There are no People in Indiana | Teen Ink

There are no People in Indiana

February 21, 2019
By maddyccooper SILVER, Brentwood, New Hampshire
maddyccooper SILVER, Brentwood, New Hampshire
5 articles 0 photos 1 comment

There are no people in Indiana.

But there are roads. Long,

Straight stretches of pavement reaching

Out to the East and West with cold,

stoney fingers. Beside them lay fields of muted and

Desolate green dotted with fences and the

occasional tree.


There are no people in Indiana.

But there are buildings. The kind

That look as if they were abandoned years and years ago,

Set far back from the roads, but still visible across the fields

That lay before them. Most are old farmhouses with

Rickety old porches and ghostly windows.

Some silos stand like steadfast guard dogs beside the houses,

While others crumble beside barns.


There are no people in Indiana.

But there are animals. Cows stand

Or lay out in fenced fields a small, but noticeable

Contrast to the otherwise stale landscape,

each one unaware of their own ephemeral existence.

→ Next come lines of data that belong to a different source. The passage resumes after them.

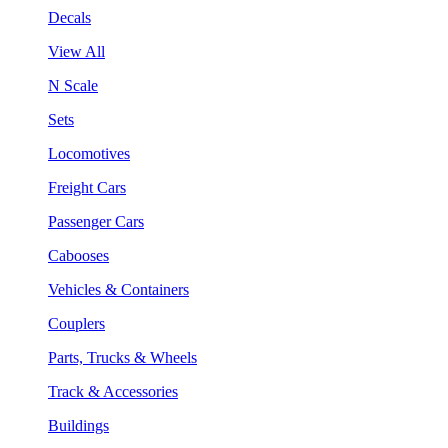
Decals
View All
N Scale
Sets
Locomotives
Freight Cars
Passenger Cars
Cabooses
Vehicles & Containers
Couplers
Parts, Trucks & Wheels
Track & Accessories
Buildings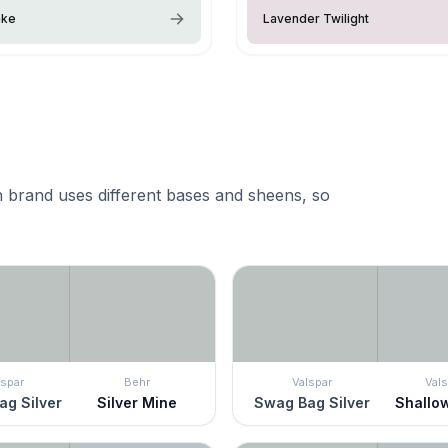
ake
Lavender Twilight
 brand uses different bases and sheens, so
lspar
Behr
Valspar
Vals
g Silver
Silver Mine
Swag Bag Silver
Shallo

The sheep stand alone or in small cliques, dim skies

Dulling their disheveled wool.

Crows below ear-splitting calls from the tops of telephone

Wires or road signs. They call to their brothers and sisters

That fly overhead, thick clouds of evermoving darkness.


There are no people in Indiana.

But there are billboards. Cheesey,

Overtly Christian ones beckoning the “lost” truckers

To seek God.


Call 855 For Truth. If You Died Today, Heaven or Hell?


What Would Jesus Do?


The once stark white or vibrant polychromatic boards meant

To halt the driver’s mind now fade into the rest of the

background scene, bold admonitions that

Call to arms an invisible audience.


There are no people in Indiana.

But there are license plates. We collect them

As they race by:

Our third Ohio of the day, Indiana, Indiana, Arkansas, North Dakota.

They are wayward travelers going forth on their journeys

As we go on ours.

The cars all blend together after the first few hours, melting

Into a predictable mix of dark-colored mid-sized sedans.

Their wheels spin in an endless cycle, on their way to

ever closer destinations.


There are no people in Indiana.

But there is my family. In our car, we sit,

Waiting patiently while we move ever so slowly

Towards our destination.

Each of us stares out the window to the dismal scene

Before us, and just five or six hours outside St. Louis,

We realize; there are no people in Indiana. There may be cows,

And crows, buildings, and roads, billboards and license plates,

But there are no people in Indiana…..

At least not on the I-70 highway.


The author's comments:

This poem was written after a recent road trip that I took through Indiana. I was inspired by the boring sights and imagery along the highway to write this poem. The moral of it is that you shouldn't judge a whole place (or person) by what you see in a first impression because it may only be a small portion of the whole picture, like how I judged Indiana by it's highway.